◆ Text shown

▬▬▬

We see that 8.45 seconds is spent on the registry, 0.40 seconds on file actions, 1.04 seconds on the ProcessGroupPolicyExRegistry instruction.

The big ticket item is the time spent with the registry.

So how does it compare to a non-spectre system?


We see that 1.97 seconds is spent on the registry, 0.33 seconds on file actions, 0.24 seconds on the ProcessGroupPolicyExRegistry instruction.

Here’s a table showing the results:

So it definitely appears we need to look at the registry actions.  One of the cool things about Procmon is you can set a filter on your trace and open up the summaries and it will show you only the objects in the filter.  I set a filter for RegSetValue to see what the impact is for setting values in the registry:

RegSetValue – without spectre applied


RegSetValue – with spectre applied

1,079 RegSetValue events and a 4x performance degradation.  Just to test if it is specific to write events I changed the procmon filter to filter on “category” “Read”


Registry Reads – Spectre applied


Registry Reads – Spectre not applied

We see roughly the same ratio of performance degradation, perhaps a little more so.  As a further test I created a PowerShell script that will just measure creating 1000 registry values and test it on each system:

Spectre Applied


Spectre Not Applied


A 2.22x reduction in performance.  But this is writing to the HKCU…  which is a much smaller file.  What happens if I force a change on the much larger HKLM?

Spectre Applied


Spectre Not Applied


Wow.  The size of the registry hive makes a big difference in performance.  We go from 2.22x to 3.42x performance degradation.  So on a minute level, Spectre appears to have a large impact on Registry operations and the larger the hive the worse the impact.  With this information there is a large element of sense as to why Spectre may impact Citrix/RDS more.  Registry operations occur with a high frequency in this world, and logon’s highlight it even more as group policy and the registry are very intertwined.

▬▬▬

Collected data
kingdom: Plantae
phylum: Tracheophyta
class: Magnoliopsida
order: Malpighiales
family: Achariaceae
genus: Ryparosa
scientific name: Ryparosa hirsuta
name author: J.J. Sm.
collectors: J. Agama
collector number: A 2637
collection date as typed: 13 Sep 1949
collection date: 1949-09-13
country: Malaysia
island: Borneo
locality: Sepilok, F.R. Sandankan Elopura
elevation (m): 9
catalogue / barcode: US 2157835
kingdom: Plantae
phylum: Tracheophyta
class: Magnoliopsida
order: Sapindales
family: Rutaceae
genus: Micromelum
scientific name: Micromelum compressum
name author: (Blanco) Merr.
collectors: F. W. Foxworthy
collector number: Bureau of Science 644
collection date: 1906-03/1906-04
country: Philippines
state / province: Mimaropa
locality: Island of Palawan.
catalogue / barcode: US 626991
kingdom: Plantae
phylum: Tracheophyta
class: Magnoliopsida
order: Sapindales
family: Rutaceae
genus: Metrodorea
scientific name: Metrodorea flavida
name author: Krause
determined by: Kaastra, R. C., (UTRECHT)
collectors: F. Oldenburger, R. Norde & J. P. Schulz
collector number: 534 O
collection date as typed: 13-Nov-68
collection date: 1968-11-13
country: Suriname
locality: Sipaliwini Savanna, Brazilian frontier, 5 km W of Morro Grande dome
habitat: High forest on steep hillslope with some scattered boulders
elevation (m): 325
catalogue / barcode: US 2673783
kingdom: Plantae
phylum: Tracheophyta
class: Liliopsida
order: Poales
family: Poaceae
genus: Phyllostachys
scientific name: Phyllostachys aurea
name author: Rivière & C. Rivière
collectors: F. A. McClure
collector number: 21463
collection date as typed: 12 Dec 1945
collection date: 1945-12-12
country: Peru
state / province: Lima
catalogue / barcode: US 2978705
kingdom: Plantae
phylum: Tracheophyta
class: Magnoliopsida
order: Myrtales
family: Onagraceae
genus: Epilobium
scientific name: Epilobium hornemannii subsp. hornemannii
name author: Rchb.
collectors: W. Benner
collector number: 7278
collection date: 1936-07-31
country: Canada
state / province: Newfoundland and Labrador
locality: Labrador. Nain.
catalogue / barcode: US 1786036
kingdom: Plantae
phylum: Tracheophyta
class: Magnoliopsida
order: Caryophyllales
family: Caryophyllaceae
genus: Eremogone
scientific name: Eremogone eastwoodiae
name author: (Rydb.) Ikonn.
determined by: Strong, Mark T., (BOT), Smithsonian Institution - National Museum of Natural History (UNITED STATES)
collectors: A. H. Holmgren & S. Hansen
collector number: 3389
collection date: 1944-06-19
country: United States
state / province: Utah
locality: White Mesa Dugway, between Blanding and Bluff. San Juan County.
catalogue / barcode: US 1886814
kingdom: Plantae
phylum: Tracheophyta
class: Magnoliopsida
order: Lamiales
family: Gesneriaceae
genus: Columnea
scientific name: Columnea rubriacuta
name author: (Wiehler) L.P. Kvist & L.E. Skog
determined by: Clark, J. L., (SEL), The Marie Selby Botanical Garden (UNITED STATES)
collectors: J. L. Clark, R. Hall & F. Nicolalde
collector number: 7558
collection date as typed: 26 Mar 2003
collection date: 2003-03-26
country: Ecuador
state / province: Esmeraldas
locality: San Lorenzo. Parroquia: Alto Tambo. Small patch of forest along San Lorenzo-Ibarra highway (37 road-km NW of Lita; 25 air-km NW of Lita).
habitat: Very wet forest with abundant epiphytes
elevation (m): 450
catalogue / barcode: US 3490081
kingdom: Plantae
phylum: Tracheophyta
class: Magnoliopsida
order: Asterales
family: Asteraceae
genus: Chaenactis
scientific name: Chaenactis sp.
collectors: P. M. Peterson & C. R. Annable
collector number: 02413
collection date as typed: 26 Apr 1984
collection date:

▬▬▬

◆ Tasks to carry out
a – In the Spectre registry performance text, what degradation is measured when the values are written to HKLM instead of HKCU?
b – Carry on the text about Spectre's effect on registry performance, starting after its final sentence.

◆ Results of the exercise
a – A 3.42x performance degradation.

b –
This actually brings to mind another metric I can measure.  We have a very large AppV package that has a 80MB registry hive that is applied to the SOFTWARE hive when the package is loaded.  The difference in the amount of time (in seconds) loading this package is:

“583.7499291” (not spectre system)
“2398.4593479” (spectre system)

This goes from 9.7 mins to 39.9 minutes.  Another 4x drop in performance and this would be predominately registry related.  So another bullet that registry operations are hit very hard.

Windows/VM Level – Capacity

Does Spectre affect the capacity of our Citrix servers?

I recorded the CPU utilization of several VM’s that mirror each other on hosts that mirror each other with a singular difference.  One set had the Spectre mitigation enabled.  I then took their CPU utilization results:

Red = VM with Spectre, Blue = VM without Spectre

By just glancing at the data we can see that the Spectre VM’s had higher peaks and they appear higher more consistently.  Since “spiky” data is difficult to read, I smoothed out the data using a moving average:

Red = VM with Spectre, Blue = VM without Spectre

We can get a better feel for the separation in CPU utilization between Spectre enabled/disabled.  We are seeing clearly higher utilization.

Lastly, I took all of the results for each hour and produced a graph in an additive model:

This graph gives a feel for the impact during peak hours, and helps smooth out the data a bit further.  I believe what I’m seeing with each of these graphs is a performance hit measured by the VM at 25%-35%.

Host Level – Capacity

Measuring from the host level can give us a much more accurate picture of actual resources consumed.  Windows 2008 R2 isn’t a very accurate counter and so if there are lots of little slices, they can add up.

My apologies for swapping colors.  Raw data:

Blue = Spectre Applied, Red = No Spectre

Very clearly we can see the hosts with Spectre applied consume more CPU resources, even coming close to consuming 100% of the CPU resources on the hosts.  Smoothing out the data using moving averages reveals the gap in performance with more clarity.


Showing an hourly “Max CPU” per hour hit gives another visualization of the performance hit.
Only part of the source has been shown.